Diagnostic utility of dual-color break-apart chromogenic in situ hybridization for the detection of rearranged SS18 in formalin-fixed, paraffin-embedded synovial sarcoma

Abstract

Pathological diagnosis of synovial sarcoma is often problematic due to its broad spectrum of histology. Because synovial sarcoma consistently carries a specific chromosomal translocation, t(X;18), and its derivative chimeric gene, either SS18-SSX1 or SS18-SSX2, detecting these abnormalities by reverse transcription polymerase chain reaction or fluorescence in situ hybridization has been recognized as a powerful aid for diagnosis. Recently, chromogenic in situ hybridization, which enables simultaneous visualization of both genomic abnormality and the morphology of tumor cells, has gained attention. This study investigated the diagnostic utility of dual-color break-apart chromogenic in situ hybridization as a novel method for detecting SS18 rearrangement in synovial sarcoma. Formalin-fixed, paraffin-embedded tissue samples from 16 cases of synovial sarcoma and 10 cases of 5 other types of soft tissue sarcoma were collected.
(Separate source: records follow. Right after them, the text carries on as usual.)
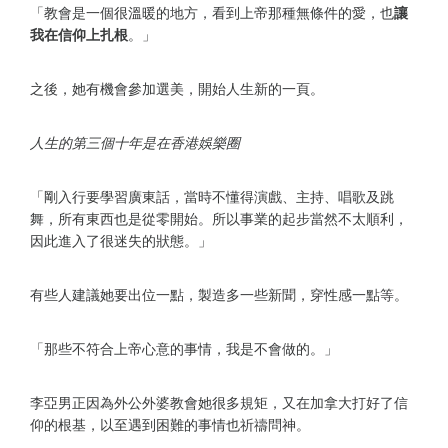
「教會是一個很溫暖的地方，看到上帝那種無條件的愛，也
讓
我在信仰上扎根
。」
之後，她有機會參加選美，開始人生新的一頁。
人生的第三個十年是在香港娛樂圈
「剛入行要學習廣東話，當時不懂得演戲、主持、唱歌及跳
舞，所有東西也是從零開始。所以事業的起步當然不太順利，
因此進入了很迷失的狀態。」
有些人建議她要出位一點，製造多一些新聞，穿性感一點等。
「那些不符合上帝心意的事情，我是不會做的。」
李亞男正因為外公外婆教會她很多規矩，又在加拿大打好了信
仰的根基，以至遇到困難的事情也祈禱問神。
Dual-color break-apart probes were designed against the genomic region adjacent to SS18. Fluorescence and chromogenic in situ hybridization studies were performed using the same sections. In both assays, the number of signals was counted for sixty nuclei per sample. Scoring ratios (unpaired signals/paired signals) were calculated. Subsequently, SS18-SSX1 and SS18-SSX2 were examined by reverse transcription polymerase chain reaction. The results of chromogenic in situ hybridization, fluorescence in situ hybridization, and reverse transcription polymerase chain reaction were correlated. Unpaired signals were clearly observed in all the synovial sarcoma samples, which mostly indicated rearranged SS18. Synovial sarcoma and non-synovial sarcoma samples were clearly distinguished from each other by the scoring ratios. Reverse transcription polymerase chain reaction demonstrated SS18 chimeric gene transcripts in all the synovial sarcoma cases, while no fusion genes were detected in the non-synovial sarcoma cases. Taken together, unpaired signals in synovial sarcoma reflected rearranged SS18. The present chromogenic in situ hybridization-based SS18 rearrangement detection system provides a highly sensitive and specific method for the diagnosis of synovial sarcoma. Chromogenic in situ hybridization-based methods have great potential for routine use in the diagnosis of synovial sarcoma.